Ainsi, sur les 193 Etats membres de l’ONU, seuls sept font partie de sept initiatives majeures liées à la gouvernance de l’IA (dans le cadre de l’OCDE, du G20 ou du Conseil de l’Europe), et 118 en sont totalement absents, principalement des pays du sud.

Pourtant, la nature même, « transfrontalière » de ces technologies « nécessite une approche mondiale », insiste le comité.

« L’IA doit servir l’humanité de façon équitable et sure », a répété cette semaine Antonio Guterres. « Sans contrôle, les dangers posés par l’intelligence artificielle pourraient avoir des implications graves pour la démocratie, la paix et la stabilité ».

– Rôle « crucial » des gouvernements –

Dans ce contexte, le comité d’experts appelle les Etats membres de l’ONU à mettre en place des outils pour une meilleure coopération mondiale, encourager les progrès de l’humanité et éviter les dérapages.

Parce que « personne » ne peut aujourd’hui prédire l’évolution de ces technologies, et ceux qui prennent les décisions ne rendent pas de comptes lors du développement et de l’utilisation de systèmes « qu’ils ne comprennent pas ».

Dans ces circonstances, « le développement, le déploiement et l’utilisation d’une telle technologie ne peuvent être laissés seulement aux caprices des marchés », insistent-ils, soulignant le rôle « crucial » des gouvernements et des organisations régionales.

Premier outil suggéré, la création d’un Groupe international d’experts scientifiques sur l’IA, s’inspirant du modèle des experts de l’ONU sur le climat (Giec) dont les rapports font référence en la matière.

Ces scientifiques éclaireraient la communauté internationale sur les risques émergents, les secteurs où des recherches supplémentaires sont nécessaires ou encore identifieraient comment certaines technologies pourraient aider à remplir les objectifs de développement durable (élimination de la faim, de la pauvreté, égalité hommes-femmes, climat…).

Cette idée est reprise dans le projet de Pacte numérique mondial, encore en discussion, qui doit être adopté dimanche par les 193 Etats membres de l’ONU lors du « Sommet de l’avenir ».

Les experts suggèrent également la mise en place d’un dialogue politique intergouvernemental régulier sur le sujet et d’un fonds pour aider les pays en retard.

 

– Eviter d’être « pris par surprise » –

Pour servir de « colle » entre les différents outils, ils plaident pour la mise en place d’une structure légère au sein du secrétariat de l’ONU.

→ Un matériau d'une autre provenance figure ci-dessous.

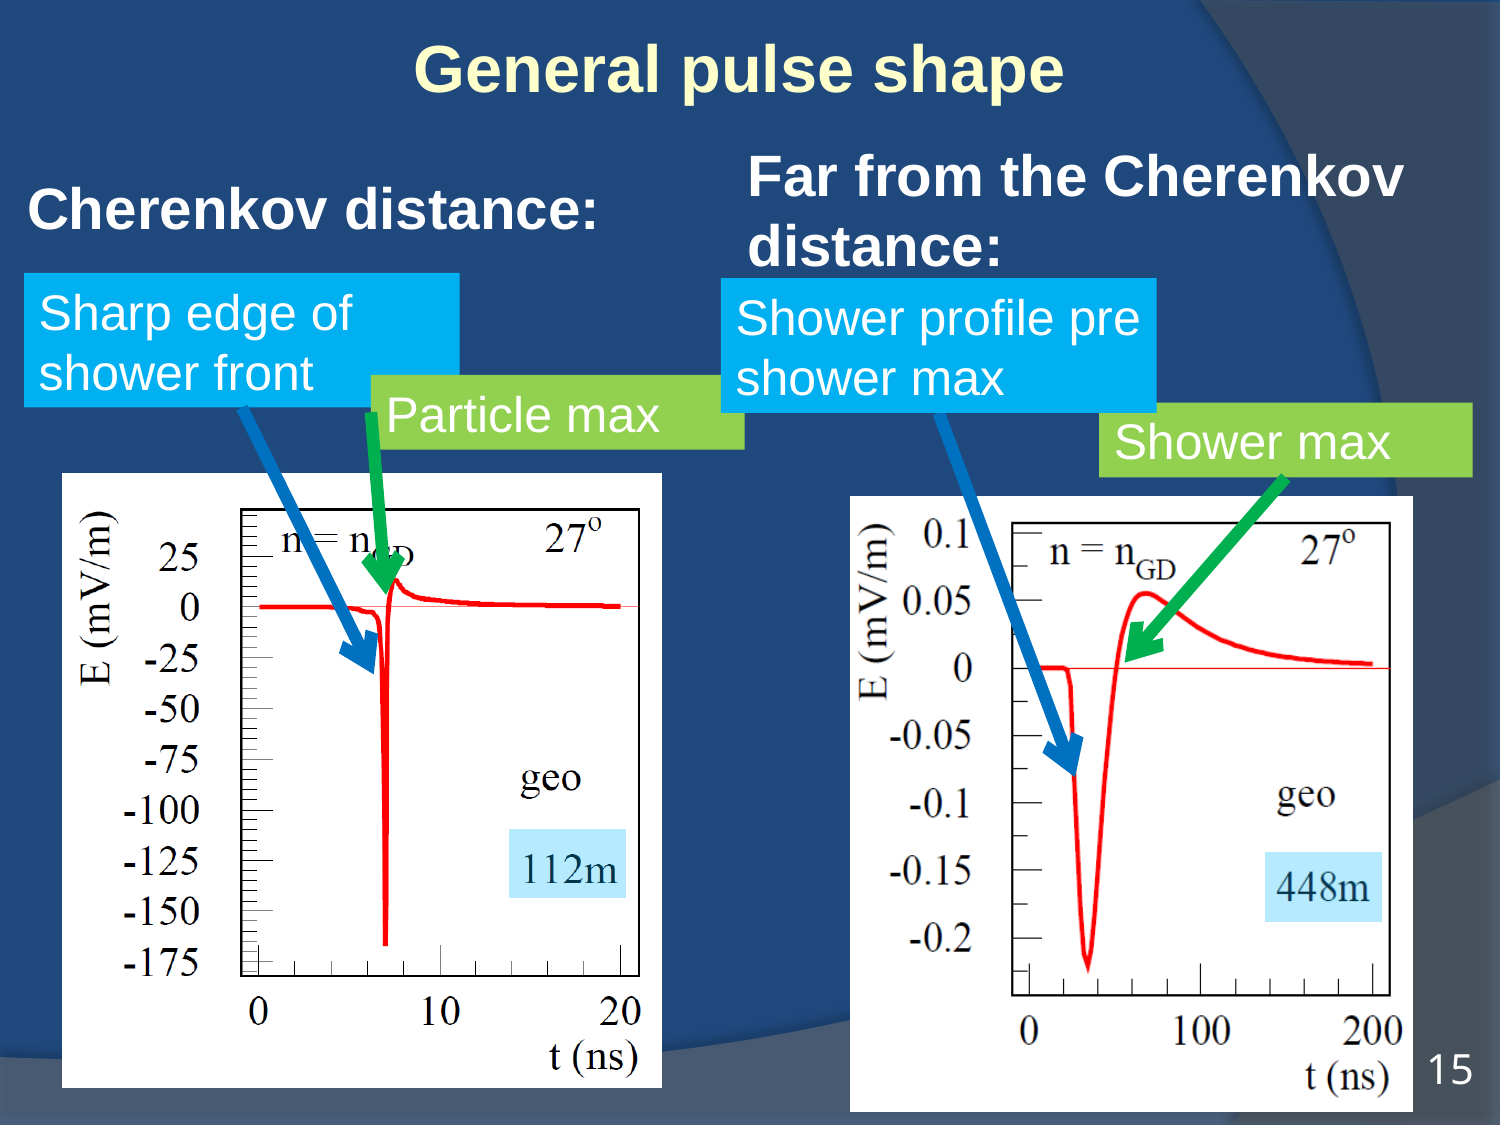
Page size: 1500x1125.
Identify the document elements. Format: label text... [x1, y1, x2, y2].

text_box Attenuation by the medium [1121, 496, 1290, 666]
picture [850, 496, 1413, 1112]
text_box Shower profile pre shower max [720, 278, 1157, 413]
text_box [938, 414, 1076, 778]
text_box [1124, 477, 1287, 663]
text_box Shower max [1099, 402, 1473, 478]
text_box Far from the Cherenkov distance: [732, 131, 1477, 286]
text_box 15 [1423, 1035, 1500, 1101]
text_box General pulse shape [64, 0, 1415, 220]
text_box Cherenkov distance: [12, 163, 732, 249]
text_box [383, 412, 387, 596]
picture [61, 473, 662, 1089]
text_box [241, 407, 374, 675]
text_box Particle max [370, 374, 745, 450]
text_box Sharp edge of shower front [24, 272, 460, 408]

En revanche, ils ne soutiennent pas l’idée d’une agence internationale de gouvernance à part entière, évoquée notamment par Antonio Guterres, sur le modèle par exemple de l’Agence internationale pour l’énergie atomique (AIEA).

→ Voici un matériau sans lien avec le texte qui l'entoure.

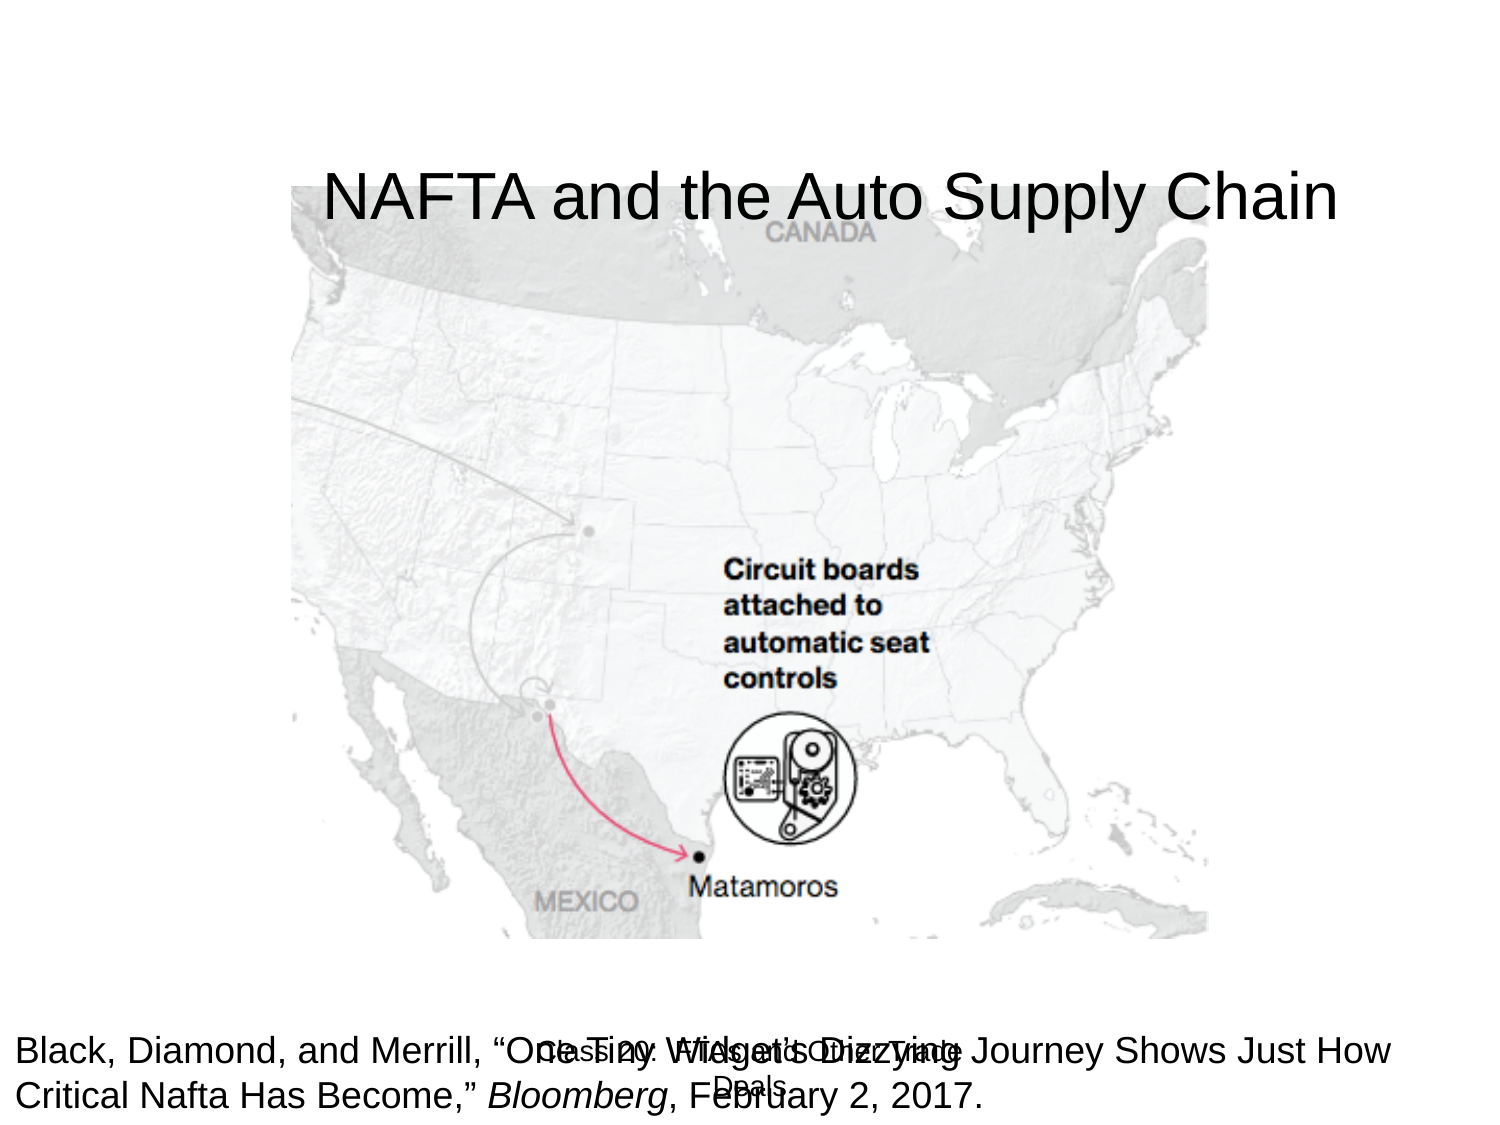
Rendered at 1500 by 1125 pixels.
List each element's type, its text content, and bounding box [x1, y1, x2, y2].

Même si leur mandat leur demandait d’explorer cette possibilité, « nous ne recommandons pas à ce stade d’établir une telle agence ».

« Si les risques de l’IA deviennent plus sérieux, et plus concentrés, il pourrait devenir nécessaire pour les Etats membres d’envisager une institution internationale plus robuste, avec des pouvoirs de surveillance, de signalement, de vérification et d’exécution », tempèrent-ils.

Malgré tout, Antonio Guterres a dans un message vidéo apporté son « soutien total » à ces recommandations qui « dessinent les plans » pour « construire une architecture internationale de l’AI inclusive, souple et efficace, pour aujourd’hui et pour l’avenir ».

Si le rapport note que dresser une liste exhaustive des risques est une « cause perdue d’avance » dans un secteur au développement ultra rapide dont personne ne peut prédire l’évolution, il liste toutefois certains dangers identifiés: désinformation qui menace la démocratie, deepfakes plus personnels (sexuels notamment), violations des droits humains, armes autonomes, utilisation par des groupes criminels ou terroristes…

« Etant donné la rapidité, l’autonomie et l’opacité des systèmes d’IA, attendre l’émergence d’une menace pourrait signifier qu’il est déjà trop tard pour y répondre », admettent-ils, comptant sur l’évaluation scientifique constante et les échanges politiques pour que « le monde ne soit pas pris par surprise ».